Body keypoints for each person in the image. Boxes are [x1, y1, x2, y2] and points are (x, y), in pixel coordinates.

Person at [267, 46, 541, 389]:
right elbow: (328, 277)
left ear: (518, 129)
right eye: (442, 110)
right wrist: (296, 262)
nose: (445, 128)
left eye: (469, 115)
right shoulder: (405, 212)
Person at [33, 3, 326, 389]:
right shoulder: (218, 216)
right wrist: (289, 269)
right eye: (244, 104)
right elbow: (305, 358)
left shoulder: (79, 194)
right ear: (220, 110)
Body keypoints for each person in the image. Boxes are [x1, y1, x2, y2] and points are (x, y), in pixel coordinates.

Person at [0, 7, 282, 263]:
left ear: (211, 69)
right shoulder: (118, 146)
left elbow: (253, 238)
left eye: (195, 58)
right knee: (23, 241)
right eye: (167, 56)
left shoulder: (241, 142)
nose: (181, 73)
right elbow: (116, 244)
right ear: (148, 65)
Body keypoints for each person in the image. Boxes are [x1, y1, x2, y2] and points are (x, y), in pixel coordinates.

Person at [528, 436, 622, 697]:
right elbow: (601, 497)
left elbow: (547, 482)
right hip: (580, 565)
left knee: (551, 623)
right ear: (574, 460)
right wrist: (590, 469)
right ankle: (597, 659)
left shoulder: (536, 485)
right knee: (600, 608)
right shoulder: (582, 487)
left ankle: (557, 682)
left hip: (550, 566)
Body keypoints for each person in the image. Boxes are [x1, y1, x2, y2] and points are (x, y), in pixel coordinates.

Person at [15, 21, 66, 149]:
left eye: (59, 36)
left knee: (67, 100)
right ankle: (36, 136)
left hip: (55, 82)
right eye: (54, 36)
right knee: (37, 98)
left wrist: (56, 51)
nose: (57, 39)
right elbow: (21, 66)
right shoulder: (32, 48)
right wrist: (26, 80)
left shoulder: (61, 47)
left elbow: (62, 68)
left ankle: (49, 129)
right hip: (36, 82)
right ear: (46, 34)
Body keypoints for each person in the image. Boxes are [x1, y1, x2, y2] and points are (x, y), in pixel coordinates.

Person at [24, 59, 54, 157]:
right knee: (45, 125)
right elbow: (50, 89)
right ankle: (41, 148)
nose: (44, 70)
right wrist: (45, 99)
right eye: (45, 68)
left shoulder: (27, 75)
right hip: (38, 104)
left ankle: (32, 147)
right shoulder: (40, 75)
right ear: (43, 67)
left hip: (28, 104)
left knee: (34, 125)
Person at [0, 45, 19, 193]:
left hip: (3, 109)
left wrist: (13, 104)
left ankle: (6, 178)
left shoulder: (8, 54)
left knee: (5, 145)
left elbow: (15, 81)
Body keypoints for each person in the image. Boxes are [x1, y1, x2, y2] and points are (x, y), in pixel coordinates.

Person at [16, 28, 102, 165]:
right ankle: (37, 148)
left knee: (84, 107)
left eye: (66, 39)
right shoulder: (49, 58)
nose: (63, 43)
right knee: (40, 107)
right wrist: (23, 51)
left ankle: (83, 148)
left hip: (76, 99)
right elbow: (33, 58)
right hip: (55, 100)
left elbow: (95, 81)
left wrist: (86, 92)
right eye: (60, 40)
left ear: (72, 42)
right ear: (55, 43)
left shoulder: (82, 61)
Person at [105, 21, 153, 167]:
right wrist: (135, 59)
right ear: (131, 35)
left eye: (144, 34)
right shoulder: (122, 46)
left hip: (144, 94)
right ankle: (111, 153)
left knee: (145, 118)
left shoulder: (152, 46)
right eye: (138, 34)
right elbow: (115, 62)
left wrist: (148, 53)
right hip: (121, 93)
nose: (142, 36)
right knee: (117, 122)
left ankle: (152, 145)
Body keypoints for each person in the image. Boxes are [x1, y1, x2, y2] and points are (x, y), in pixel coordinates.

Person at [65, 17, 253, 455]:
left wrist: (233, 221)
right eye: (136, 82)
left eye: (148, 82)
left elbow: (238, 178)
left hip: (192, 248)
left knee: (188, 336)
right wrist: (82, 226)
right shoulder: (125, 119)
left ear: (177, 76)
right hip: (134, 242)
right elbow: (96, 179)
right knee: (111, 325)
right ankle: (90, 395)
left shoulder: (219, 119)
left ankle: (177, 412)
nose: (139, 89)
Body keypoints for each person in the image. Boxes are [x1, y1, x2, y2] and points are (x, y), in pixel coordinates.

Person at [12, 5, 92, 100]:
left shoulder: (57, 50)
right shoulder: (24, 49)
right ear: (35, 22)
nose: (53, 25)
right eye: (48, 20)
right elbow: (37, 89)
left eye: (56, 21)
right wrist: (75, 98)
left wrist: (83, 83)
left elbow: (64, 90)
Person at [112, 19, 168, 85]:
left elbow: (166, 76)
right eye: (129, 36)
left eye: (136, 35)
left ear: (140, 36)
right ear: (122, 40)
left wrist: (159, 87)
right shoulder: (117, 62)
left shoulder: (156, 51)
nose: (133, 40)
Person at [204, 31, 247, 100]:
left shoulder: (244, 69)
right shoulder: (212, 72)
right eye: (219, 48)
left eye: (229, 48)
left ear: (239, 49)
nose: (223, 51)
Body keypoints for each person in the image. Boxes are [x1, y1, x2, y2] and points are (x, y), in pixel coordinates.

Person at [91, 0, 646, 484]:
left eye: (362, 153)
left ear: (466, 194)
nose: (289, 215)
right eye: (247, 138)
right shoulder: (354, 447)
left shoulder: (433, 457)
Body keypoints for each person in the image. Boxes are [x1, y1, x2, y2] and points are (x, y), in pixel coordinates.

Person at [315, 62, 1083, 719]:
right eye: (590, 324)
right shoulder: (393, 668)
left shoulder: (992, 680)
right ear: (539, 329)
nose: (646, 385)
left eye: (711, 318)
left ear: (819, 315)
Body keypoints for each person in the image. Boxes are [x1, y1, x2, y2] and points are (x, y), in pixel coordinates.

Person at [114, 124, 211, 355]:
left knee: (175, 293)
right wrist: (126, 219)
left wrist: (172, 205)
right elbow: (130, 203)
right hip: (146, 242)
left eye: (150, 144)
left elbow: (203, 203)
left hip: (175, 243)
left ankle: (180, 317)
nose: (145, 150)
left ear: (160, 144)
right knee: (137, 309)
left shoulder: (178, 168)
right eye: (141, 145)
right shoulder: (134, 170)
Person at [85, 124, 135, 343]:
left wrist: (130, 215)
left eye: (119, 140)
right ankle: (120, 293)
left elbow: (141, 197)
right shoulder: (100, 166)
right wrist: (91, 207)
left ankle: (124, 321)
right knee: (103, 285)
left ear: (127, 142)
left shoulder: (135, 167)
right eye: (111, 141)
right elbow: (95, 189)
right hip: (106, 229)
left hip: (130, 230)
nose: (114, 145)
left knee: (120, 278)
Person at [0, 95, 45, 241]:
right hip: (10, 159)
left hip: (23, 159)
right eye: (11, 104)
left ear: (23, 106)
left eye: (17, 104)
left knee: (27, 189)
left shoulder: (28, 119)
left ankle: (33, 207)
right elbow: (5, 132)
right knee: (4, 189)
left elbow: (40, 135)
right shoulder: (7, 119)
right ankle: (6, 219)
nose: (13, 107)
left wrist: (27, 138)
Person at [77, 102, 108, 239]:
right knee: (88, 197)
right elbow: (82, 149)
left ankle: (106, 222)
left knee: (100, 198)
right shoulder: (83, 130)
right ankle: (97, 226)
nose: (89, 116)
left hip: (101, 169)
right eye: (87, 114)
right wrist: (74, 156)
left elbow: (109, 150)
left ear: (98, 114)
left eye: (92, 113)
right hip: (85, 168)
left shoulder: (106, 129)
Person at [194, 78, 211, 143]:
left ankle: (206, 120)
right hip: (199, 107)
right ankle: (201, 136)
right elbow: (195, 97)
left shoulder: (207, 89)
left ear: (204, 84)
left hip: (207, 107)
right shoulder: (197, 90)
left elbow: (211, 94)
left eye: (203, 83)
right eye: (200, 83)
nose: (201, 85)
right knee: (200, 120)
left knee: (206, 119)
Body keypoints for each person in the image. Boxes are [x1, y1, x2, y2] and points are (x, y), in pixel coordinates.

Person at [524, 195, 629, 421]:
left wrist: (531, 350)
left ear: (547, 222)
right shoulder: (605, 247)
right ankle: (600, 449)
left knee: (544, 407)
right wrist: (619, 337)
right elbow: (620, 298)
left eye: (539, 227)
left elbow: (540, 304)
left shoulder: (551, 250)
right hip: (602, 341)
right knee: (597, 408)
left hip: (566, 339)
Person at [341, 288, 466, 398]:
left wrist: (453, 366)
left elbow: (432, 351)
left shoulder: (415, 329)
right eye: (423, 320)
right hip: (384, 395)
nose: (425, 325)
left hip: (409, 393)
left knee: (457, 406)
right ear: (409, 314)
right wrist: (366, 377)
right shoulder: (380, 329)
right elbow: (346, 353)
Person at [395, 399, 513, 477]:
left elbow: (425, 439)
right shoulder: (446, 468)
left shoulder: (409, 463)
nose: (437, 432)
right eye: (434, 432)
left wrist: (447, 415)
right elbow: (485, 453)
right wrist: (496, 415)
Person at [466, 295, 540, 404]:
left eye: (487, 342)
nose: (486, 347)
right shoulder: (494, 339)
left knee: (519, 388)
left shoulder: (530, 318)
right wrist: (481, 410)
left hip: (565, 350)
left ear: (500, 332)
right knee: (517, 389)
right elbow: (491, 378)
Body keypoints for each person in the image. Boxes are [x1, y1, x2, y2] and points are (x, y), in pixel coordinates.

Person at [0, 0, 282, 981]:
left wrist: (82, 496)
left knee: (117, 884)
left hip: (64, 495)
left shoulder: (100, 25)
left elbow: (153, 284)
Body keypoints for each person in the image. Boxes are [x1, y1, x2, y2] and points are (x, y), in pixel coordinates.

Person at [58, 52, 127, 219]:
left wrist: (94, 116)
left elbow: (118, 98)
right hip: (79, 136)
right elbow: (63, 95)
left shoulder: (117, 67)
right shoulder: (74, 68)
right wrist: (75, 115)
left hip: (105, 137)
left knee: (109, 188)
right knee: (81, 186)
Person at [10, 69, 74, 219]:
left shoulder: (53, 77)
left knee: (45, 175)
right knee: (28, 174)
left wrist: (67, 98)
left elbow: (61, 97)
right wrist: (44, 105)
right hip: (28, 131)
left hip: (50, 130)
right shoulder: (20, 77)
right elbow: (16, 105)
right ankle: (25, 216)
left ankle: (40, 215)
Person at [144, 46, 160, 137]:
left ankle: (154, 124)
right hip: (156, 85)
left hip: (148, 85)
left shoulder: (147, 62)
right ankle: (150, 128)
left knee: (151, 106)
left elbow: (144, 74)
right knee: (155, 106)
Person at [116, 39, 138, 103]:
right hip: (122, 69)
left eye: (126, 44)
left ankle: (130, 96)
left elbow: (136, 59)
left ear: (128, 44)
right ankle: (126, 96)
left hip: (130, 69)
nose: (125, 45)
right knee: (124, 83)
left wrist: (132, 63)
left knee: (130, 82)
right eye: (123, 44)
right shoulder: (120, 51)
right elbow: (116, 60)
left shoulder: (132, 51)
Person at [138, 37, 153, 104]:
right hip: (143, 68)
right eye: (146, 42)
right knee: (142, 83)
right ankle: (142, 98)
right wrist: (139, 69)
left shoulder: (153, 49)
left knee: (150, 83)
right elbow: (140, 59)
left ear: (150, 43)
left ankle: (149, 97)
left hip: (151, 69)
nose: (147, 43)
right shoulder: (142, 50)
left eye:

§ **WORK ORDER**
Reproduce only the lines above, starting at the line with "left wrist: (159, 87)" and ending at the line with "left ear: (23, 106)", exactly as written.

§ **TASK RESULT**
left wrist: (159, 87)
right shoulder: (117, 62)
left shoulder: (156, 51)
nose: (133, 40)
Person at [204, 31, 247, 100]:
left shoulder: (244, 69)
right shoulder: (212, 72)
right eye: (219, 48)
left eye: (229, 48)
left ear: (239, 49)
nose: (223, 51)
Body keypoints for each person in the image. Boxes are [x1, y1, x2, y2] and points are (x, y), in pixel coordinates.

Person at [91, 0, 646, 484]:
left eye: (362, 153)
left ear: (466, 194)
nose: (289, 215)
right eye: (247, 138)
right shoulder: (354, 447)
left shoulder: (433, 457)
Body keypoints for each person in the image. Boxes are [x1, y1, x2, y2] and points are (x, y), in pixel coordinates.

Person at [315, 62, 1083, 719]:
right eye: (590, 324)
right shoulder: (393, 668)
left shoulder: (992, 680)
right ear: (539, 329)
nose: (646, 385)
left eye: (711, 318)
left ear: (819, 315)
Body keypoints for each person in the image. Boxes are [x1, y1, x2, y2] and points are (x, y), in pixel coordinates.

Person at [114, 124, 211, 355]:
left knee: (175, 293)
right wrist: (126, 219)
left wrist: (172, 205)
right elbow: (130, 203)
right hip: (146, 242)
left eye: (150, 144)
left elbow: (203, 203)
left hip: (175, 243)
left ankle: (180, 317)
nose: (145, 150)
left ear: (160, 144)
right knee: (137, 309)
left shoulder: (178, 168)
right eye: (141, 145)
right shoulder: (134, 170)
Person at [85, 124, 135, 343]:
left wrist: (130, 215)
left eye: (119, 140)
right ankle: (120, 293)
left elbow: (141, 197)
right shoulder: (100, 166)
right wrist: (91, 207)
left ankle: (124, 321)
right knee: (103, 285)
left ear: (127, 142)
left shoulder: (135, 167)
right eye: (111, 141)
right elbow: (95, 189)
right hip: (106, 229)
left hip: (130, 230)
nose: (114, 145)
left knee: (120, 278)
Person at [0, 95, 45, 241]:
right hip: (10, 159)
left hip: (23, 159)
right eye: (11, 104)
left ear: (23, 106)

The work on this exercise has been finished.